By Craig Dolch
West Palm Beach, Fl. - When Art Laughlin received the Lifetime Achievement Award from the American Greyhound Track Operators of America (AGTOA) last Monday in Las Vegas, he said he was “surprised and shocked.”
He shouldn’t have been.
Laughlin, who spent 34 years as general manager at Palm Beach Kennel Club, helped build PBKC into one of America’s top greyhound tracks. Under his guidance, Palm Beach went from a four-month racing circuit to a year-round operation that produces the most handle – on the greyhounds as well as simulcasting – as any dog track in the U.S.
So nobody else in the greyhound industry was surprised when Laughlin was honored last Monday to a conference room full of greyhound racing dignitaries.
“I’m still a little shocked,” Laughlin said. “When you look at some of the people who have gotten the award like Ron Sultemeier, George Carney and Eddie Keelan … I certainly don’t feel like I was close with those people. But I really feel honored.”
When Laughlin joined the Palm Beach Kennel Club in 1974 with a degree in Economics from the University of Pittsburgh, the track operated just during the prime, winter tourist season of January-April. After Laughlin took over as GM in 1976, gradually the dates were expanded first to seven months a year and then year-round. PBKC was granted year-round racing in 1987 and in 1991 simulcast wagering was introduced. In 1997, The Poker Room became the latest form of entertainment at the Kennel Club.
With the state of Florida gradually expanding gambling – through simulcasting, approving Sunday racing, allowing children into facilities, the institution of the Lottery, etc. – Laughlin was forced to change the paradigm of the PBKC business.
Eventually, the track went from a night-time business to one that shifted mostly to an afternoon operation to best take advantage of the simulcasting of horse racing and the other pari-mutuels. Laughlin also helped PBKC become the most successful poker-room operations in Florida.

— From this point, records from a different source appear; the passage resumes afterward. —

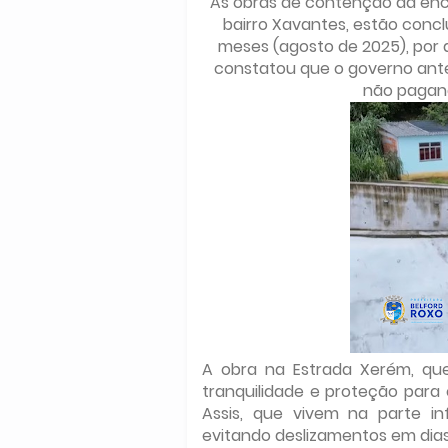
As obras de contenção da enco
bairro Xavantes, estão concl
meses (agosto de 2025), por 
constatou que o governo anter
não pagan
A obra na Estrada Xerém, qu
tranquilidade e proteção para
Assis, que vivem na parte i
evitando deslizamentos em dias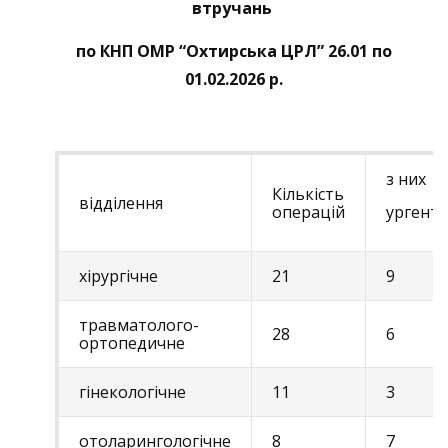
втручань
по КНП ОМР “Охтирська ЦРЛ” 26.01 по
01.02.2026 р.
з них
Кількість
відділення
операцій
ургент
хірургічне
21
9
травматолого-
28
6
ортопедичне
гінекологічне
11
3
отоларингологічне
8
7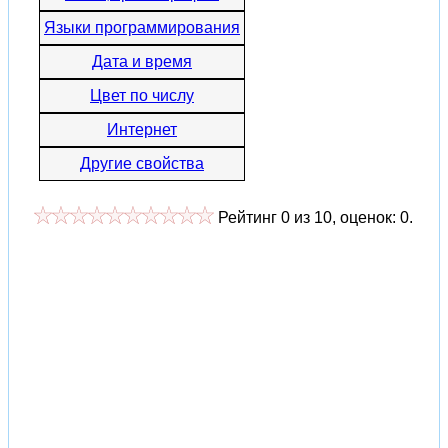
Языки программирования
Дата и время
Цвет по числу
Интернет
Другие свойства
Рейтинг
0
из
10
, оценок:
0
.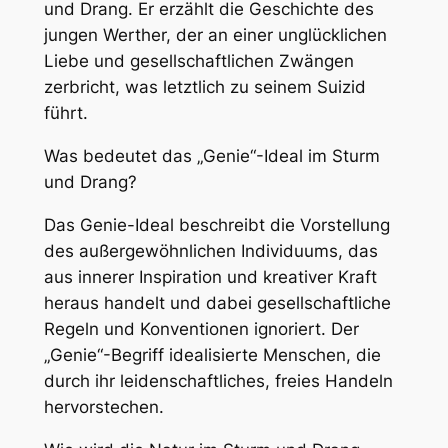
und Drang. Er erzählt die Geschichte des
jungen Werther, der an einer unglücklichen
Liebe und gesellschaftlichen Zwängen
zerbricht, was letztlich zu seinem Suizid
führt.
Was bedeutet das „Genie“-Ideal im Sturm
und Drang?
Das Genie-Ideal beschreibt die Vorstellung
des außergewöhnlichen Individuums, das
aus innerer Inspiration und kreativer Kraft
heraus handelt und dabei gesellschaftliche
Regeln und Konventionen ignoriert. Der
„Genie“-Begriff idealisierte Menschen, die
durch ihr leidenschaftliches, freies Handeln
hervorstechen.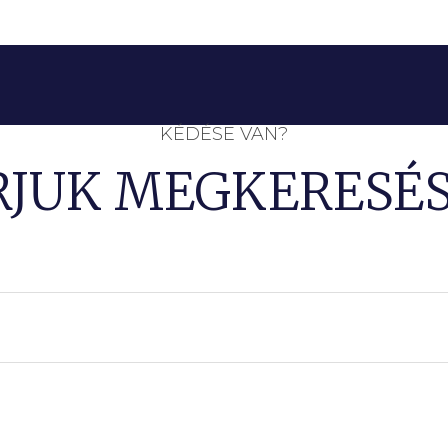
KÉDÉSE VAN?
RJUK MEGKERESÉS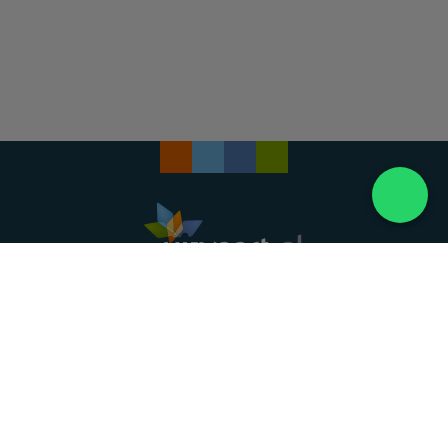
Landelijke uitvaartonderneming. Al meer dan 20
jaar uw vertrouwde partner voor een waardig
afscheid.
088 - 848 82 27
24/7 bereikbaar, dag en nacht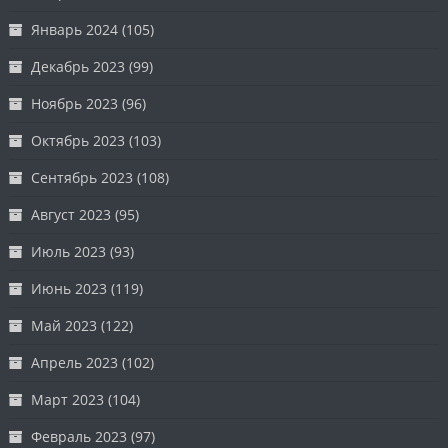
Январь 2024
(105)
Декабрь 2023
(99)
Ноябрь 2023
(96)
Октябрь 2023
(103)
Сентябрь 2023
(108)
Август 2023
(95)
Июль 2023
(93)
Июнь 2023
(119)
Май 2023
(122)
Апрель 2023
(102)
Март 2023
(104)
Февраль 2023
(97)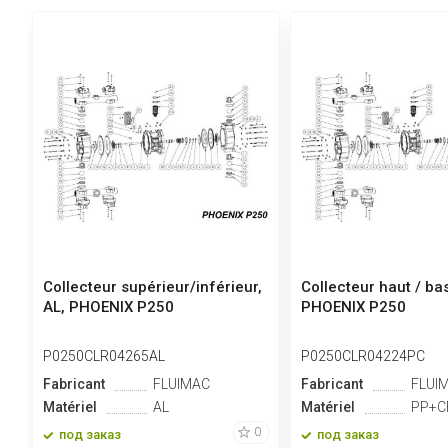
Collecteur supérieur/inférieur,
Collecteur haut / ba
AL, PHOENIX P250
PHOENIX P250
P0250CLR04265AL
P0250CLR04224PC
Fabricant
FLUIMAC
Fabricant
FLUI
Matériel
AL
Matériel
PP+C
0
под заказ
под заказ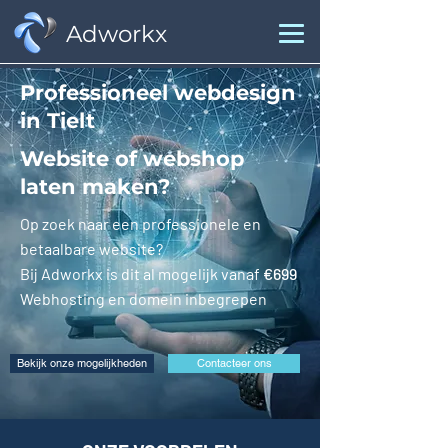
Adworkx
Professioneel webdesign
in Tielt
Website of webshop
laten maken?
Op zoek naar een professionele en
betaalbare website?
Bij Adworkx is dit al mogelijk vanaf
€699
Webhosting en domein inbegrepen
Bekijk onze mogelijkheden
Contacteer ons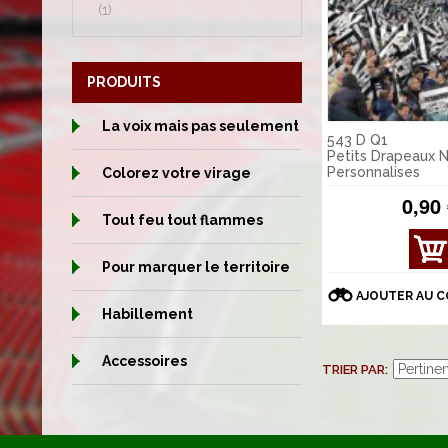
(1)
PRODUITS
La voix mais pas seulement
543 D Q1
Petits Drapeaux 
Personnalises
Colorez votre virage
0,90
Tout feu tout flammes
AFFI
Pour marquer le territoire
CHE
R
AJOUTER AU 
DÉT
Habillement
AILS
Accessoires
TRIER PAR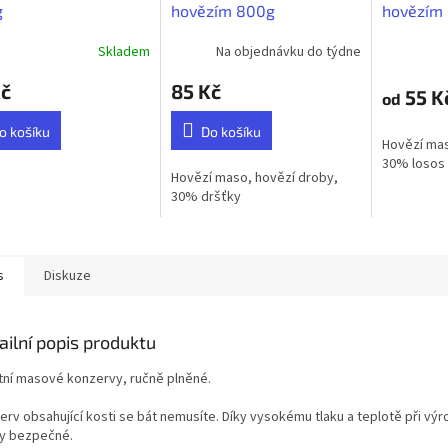
g
hovězím 800g
hovězím
Skladem
Na objednávku do týdne
Kč
85 Kč
55 K
od
o košíku
Do košíku
Hovězí mas
30% losos
Hovězí maso, hovězí droby,
30% dršťky
s
Diskuze
ailní popis produktu
itní masové konzervy, ručně plněné.
rv obsahující kosti se bát nemusíte. Díky vysokému tlaku a teplotě při výr
y bezpečné.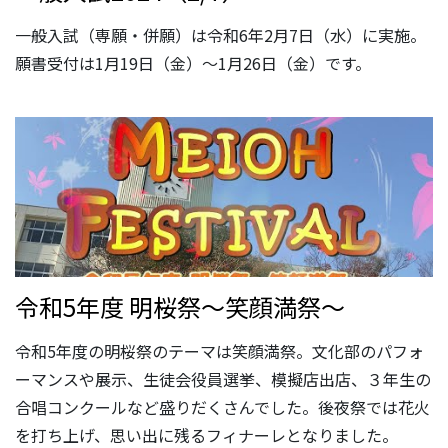
一般入試（専願・併願）は令和6年2月7日（水）に実施。
願書受付は1月19日（金）～1月26日（金）です。
令和5年度 明桜祭～笑顔満祭～
令和5年度の明桜祭のテーマは笑顔満祭。文化部のパフォ
ーマンスや展示、生徒会役員選挙、模擬店出店、３年生の
合唱コンクールなど盛りだくさんでした。後夜祭では花火
を打ち上げ、思い出に残るフィナーレとなりました。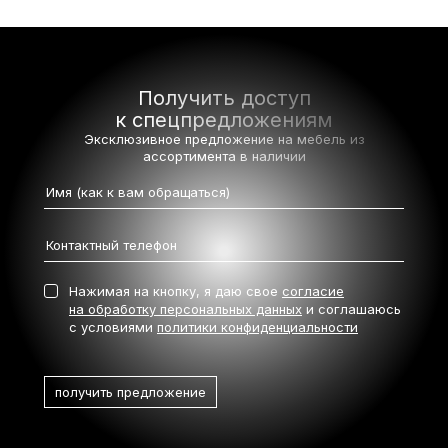
Получить доступ
к спецпредложениям
Эксклюзивное предложение на мебель
из
ассортимента в наличии
Нажимая на кнопку, я даю свое
согласие
на обработку персональных данных
и соглашаюсь
с условиями
политики конфиденциальности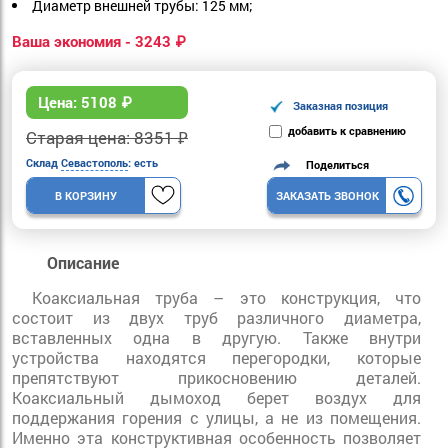
Диаметр внешней трубы: 125 мм;
Ваша экономия - 3243 ₽
Цена:
5108
₽
Заказная позиция
добавить к сравнению
Старая цена: 8351 ₽
Склад
Севастополь
: есть
Поделиться
В КОРЗИНУ
ЗАКАЗАТЬ ЗВОНОК
Описание
Коаксиальная труба – это конструкция, что
состоит из двух труб различного диаметра,
вставленных одна в другую. Также внутри
устройства находятся перегородки, которые
препятствуют прикосновению деталей.
Коаксиальный дымоход берет воздух для
поддержания горения с улицы, а не из помещения.
Именно эта конструктивная особенность позволяет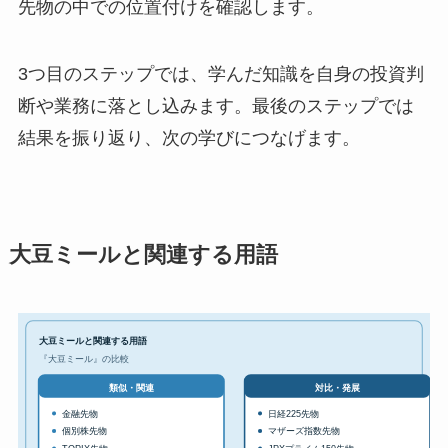
先物の中での位置付けを確認します。
3つ目のステップでは、学んだ知識を自身の投資判
断や業務に落とし込みます。最後のステップでは
結果を振り返り、次の学びにつなげます。
大豆ミールと関連する用語
大豆ミールと関連する用語
『大豆ミール』の比較
対比・発展
類似・関連
金融先物
日経225先物
個別株先物
マザーズ指数先物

“We had to make a lot of decisions that had major implications on our business,” said Laughlin, now the special assistant to track President Pat Rooney Jr. “I’m proud that we became the No. 1 simulcasting facility with the dogs and with the horses.”
Yet Laughlin was adamant the quality of racing at Palm Beach wouldn’t be affected by the fact some of its customers were betting on horses instead of greyhounds. The track took some money out of its simulcasting revenue and put it into the greyhound purses, even though they weren’t legally obligated to do that. The track continues to stage its Big Three stakes races that pay out $150,000 annually to the best greyhounds.
“One of our goals was to keep quality racing and good dogs,” Laughlin said. “We have done a lot for the kennels. I think over the years we have shown we still have some of the best greyhounds in the country.”
Under Laughlin’s watch, PBKC also became integrally involved with the Palm Beach community through the track’s charity work. Last year, Palm Beach Kennel Club earned the Business of the Year Award by the Chamber of Commerce of the Palm Beaches for “its commitment to their business goals, their employees and the community.”
“Pat Rooney Jr. is responsible for a lot of our community work with some great ideas,” Laughlin said. “We have always tried to do the right thing here.”
And so it’s only right that Laughlin be honored for his lifetime of service to the Palm Beach Kennel Club, the greyhound industry and Palm Beach County.